A relação de Maria Martins com Marcel Duchamp também está representada na exposição com uma obra do francês, assim como Vera Brant, que aparece em cenas de inteligência artificial do trabalho de Christus Nóbrega. Esculturas da Marianne Peretti, Mary Vieira e Maria do Barro também fazem parte desse núcleo histórico feminino. Herkenhoff inseriu ainda uma boneca karajá para simbolizar a presença indígena. "Brasília foi o lugar que melhor divulgou a arte indígena. Quando foi inaugurada, houve intenso comércio de objetos indígenas", conta o curador, que esteve na capital na segunda metade da década de 1960. "Eu mesmo comprei uns objetos indígenas na época e as bonecas karajás passaram a ser muito consumidas por turistas e entraram nas casas brasileiras a partir de Brasília", lembra.
Ainda como parte das referências históricas estão uma pintura da execução de Tiradentes feita por Alberto da Veiga Guignard e que pertencia a JK, obras de Alfredo Ceschiatti, Bruno Giorgi, Lina Bo Bardi, Rubem Valentim, Burle Marx, Athos Bulcão, Lucio Costa e de Niemeyer.
Da contemporaneidade, o curador trouxe nomes como os dos fotógrafos José Roberto Bassul, Ricardo Stuckert, Zuleika de Souza, Gabriela Biló, Joaquim Paiva, Orlando Brito, Milton Guran e Vik Muniz, que fez uma imagem do Congresso Nacional com os cacos de vidros quebrados nos palácios durante a tentativa de golpe de 8 de janeiro de 2023. Nomes importantes da produção brasiliense, como Galeno, Adriana Vignoli, Wagner Barja, Usha Velasco, Patrícia Bagniewski, Bené Fonteles, Hi da Cei, João Angelini, Helô Savoy, Luciana Paiva, Marcela Campos e Christus Nóbrega também estão na mostra. Deste último, o curador selecionou um trabalho feito com inteligência artificial no qual Lucio Costa consulta uma anciã negra que, em vez de jogar búzios, joga ossos para ajudar o urbanista e encontrar a localização perfeita para o Plano Piloto.

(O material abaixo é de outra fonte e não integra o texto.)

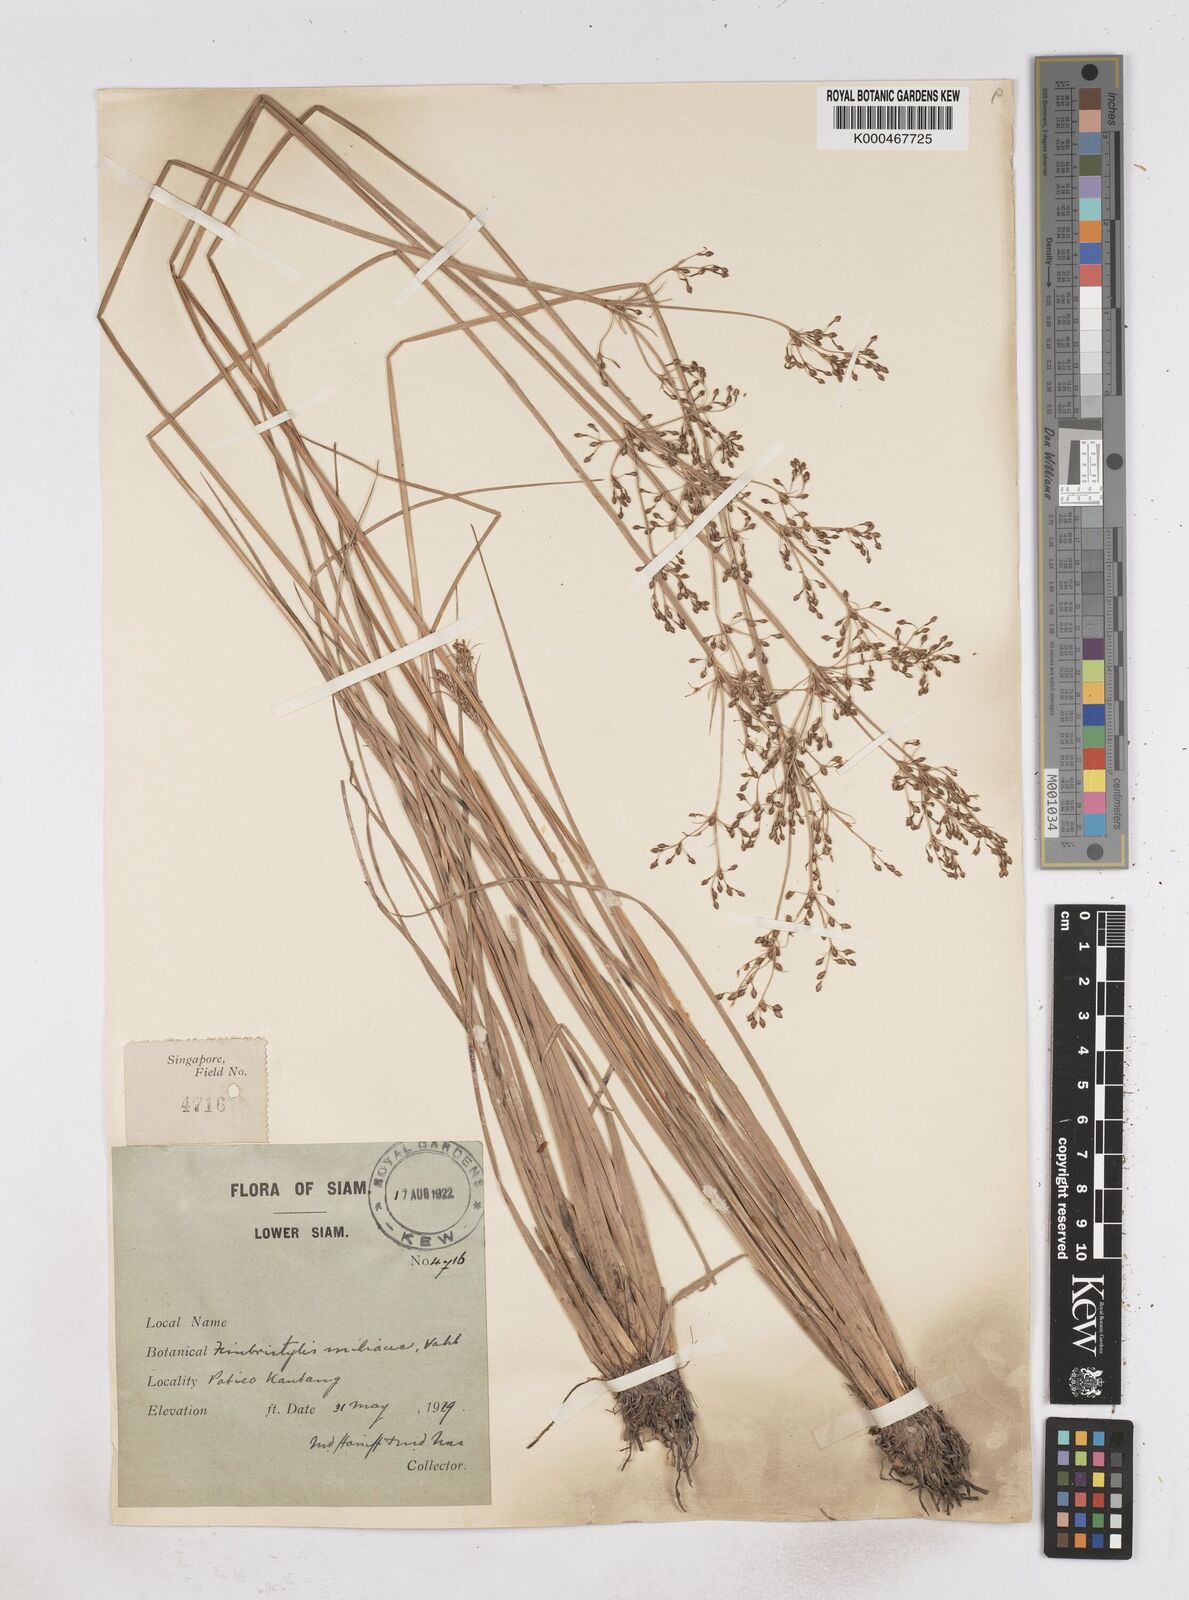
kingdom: Plantae
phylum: Tracheophyta
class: Liliopsida
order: Poales
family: Cyperaceae
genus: Fimbristylis
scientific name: Fimbristylis quinquangularis
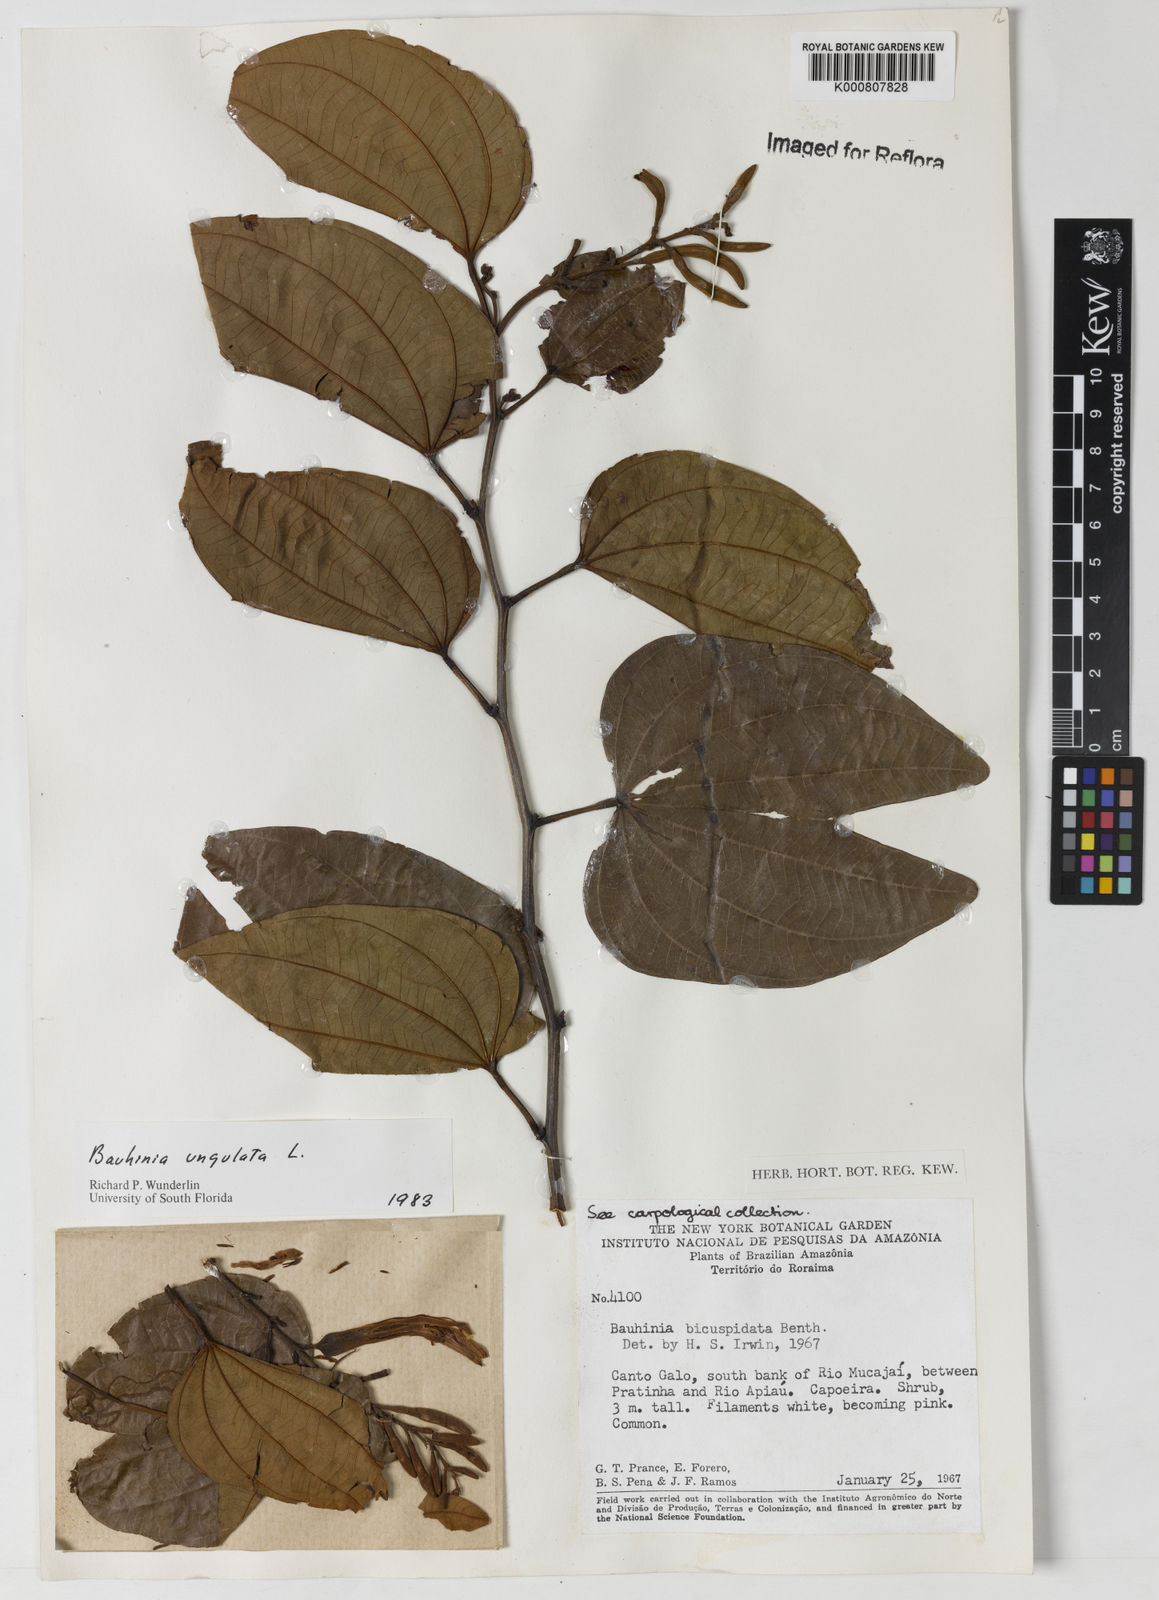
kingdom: Plantae
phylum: Tracheophyta
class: Magnoliopsida
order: Fabales
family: Fabaceae
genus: Bauhinia
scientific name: Bauhinia ungulata
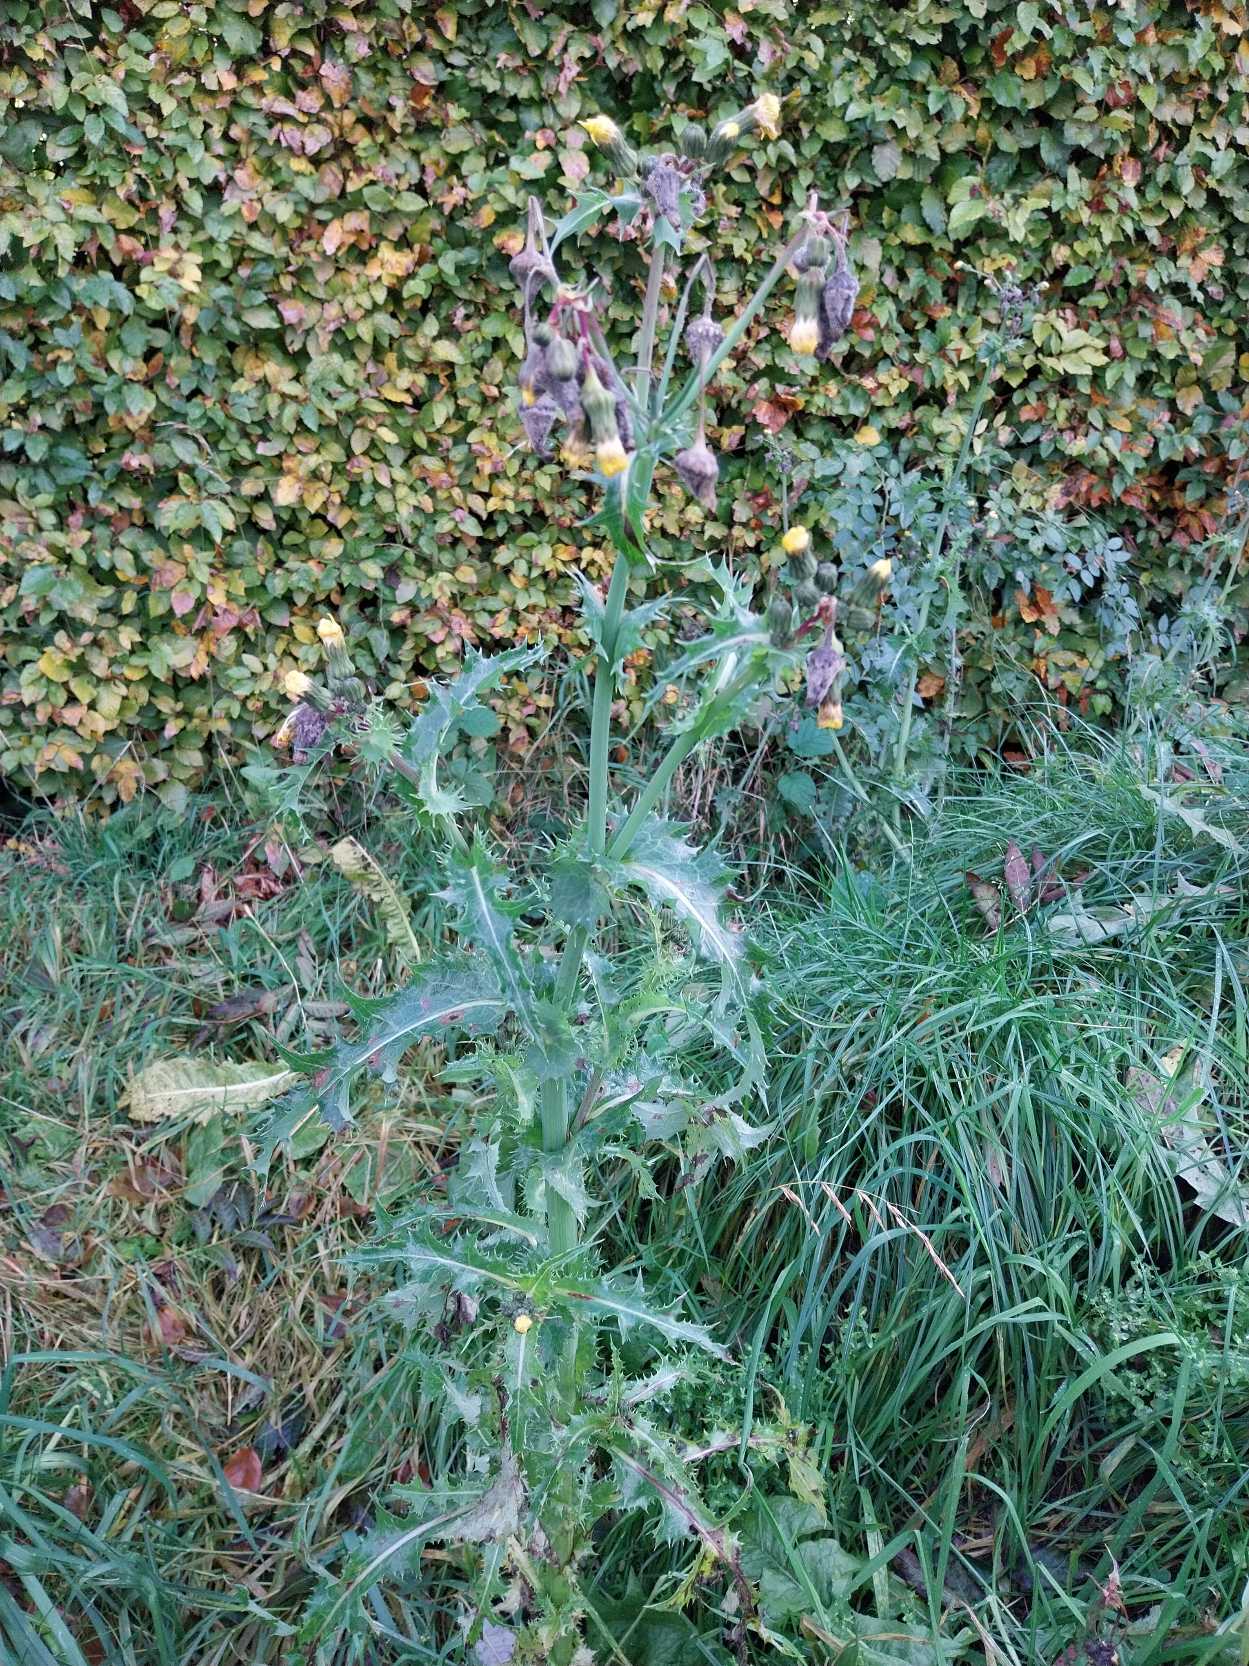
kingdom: Plantae
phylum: Tracheophyta
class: Magnoliopsida
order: Asterales
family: Asteraceae
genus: Sonchus
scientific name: Sonchus asper
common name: Ru svinemælk
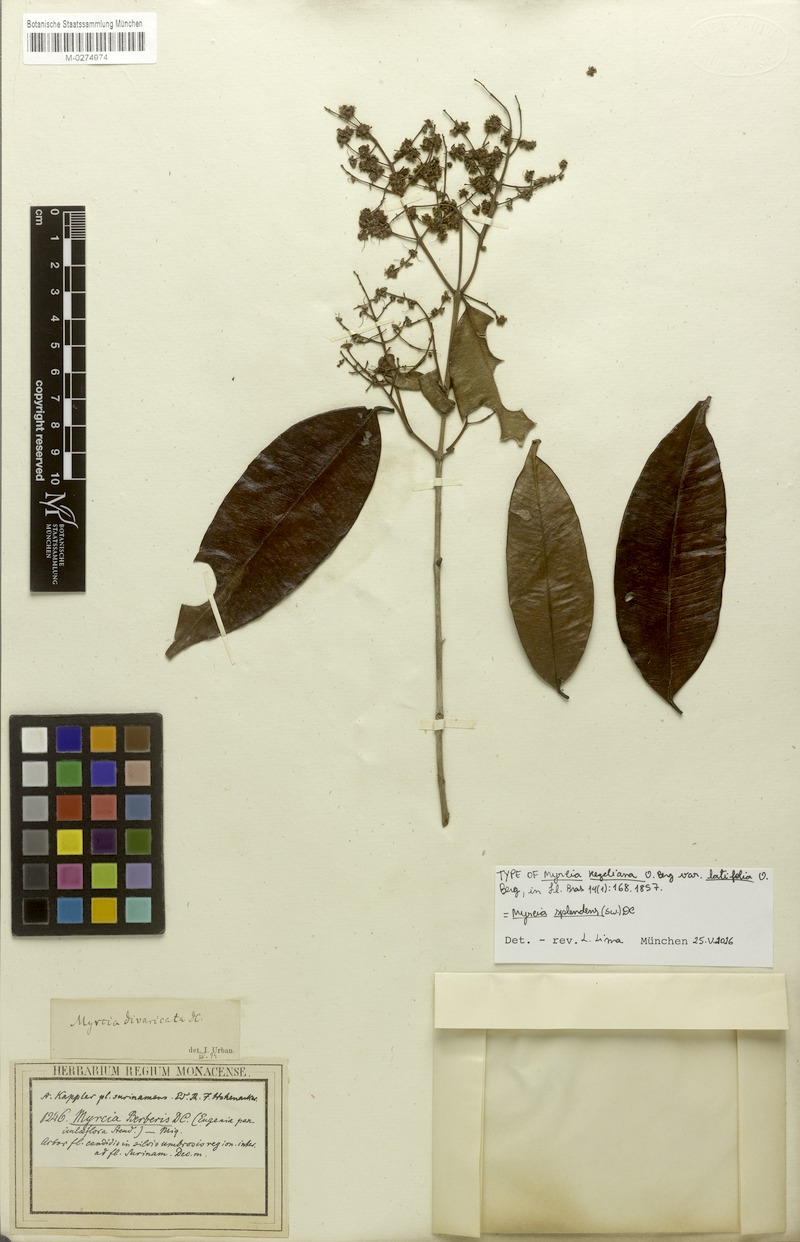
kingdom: Plantae
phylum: Tracheophyta
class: Magnoliopsida
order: Myrtales
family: Myrtaceae
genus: Myrcia
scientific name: Myrcia splendens
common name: Surinam cherry
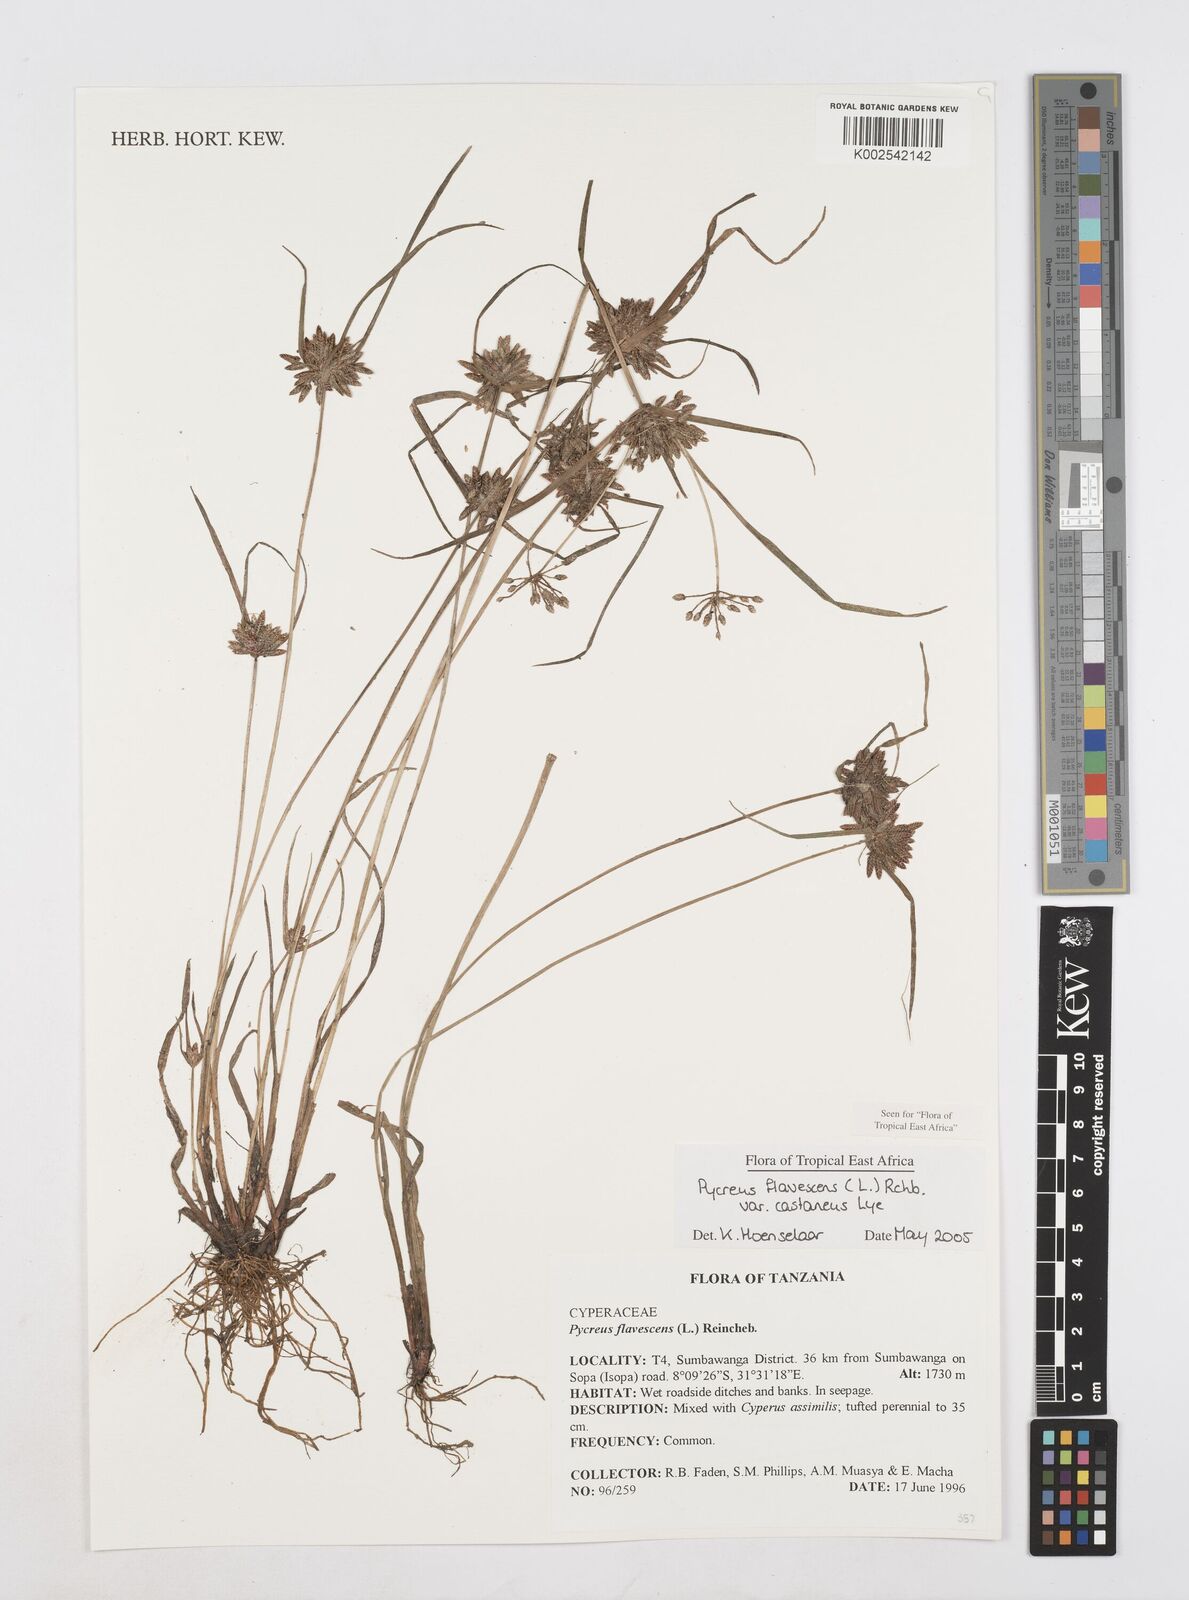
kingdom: Plantae
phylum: Tracheophyta
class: Liliopsida
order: Poales
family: Cyperaceae
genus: Cyperus
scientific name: Cyperus flavescens
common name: Yellow galingale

Paulo Herkenhoff cita o filósofo francês Maurice Merleau-Ponty para explicar como encara a ligação de Brasília com a produção artística. Ponty dizia que a montanha Sainte-Victoire sempre esperou pelo pós-impressionista Paul Cézanne, autor de uma série de pinturas que retratam a famosa paisagem. "Brasília esperava por artistas. A arte urbanística e arquitetônica da cidade esperava por outros olhares e esse olhar evidentemente é marcado pelo céu, pela amplidão dos espaços, pela lógica das quadras, por essa rede de 'cidades-satélites', pela questão do poder", compara Herkenhoff. "Brasília também é uma cidade que reúne o Brasil, uma cidade da esperança, que surge como uma utopia que se atualiza."
Brasília, a arte da democracia
Curadoria: Paulo Herkenhoff.
Visitação até 14 de julho, de terça a sexta, das 10h às 20h, e sábado, domingo e feriado das 10h às 18h,
na FGV Arte (Praia de Botafogo, 190, Rio de Janeiro).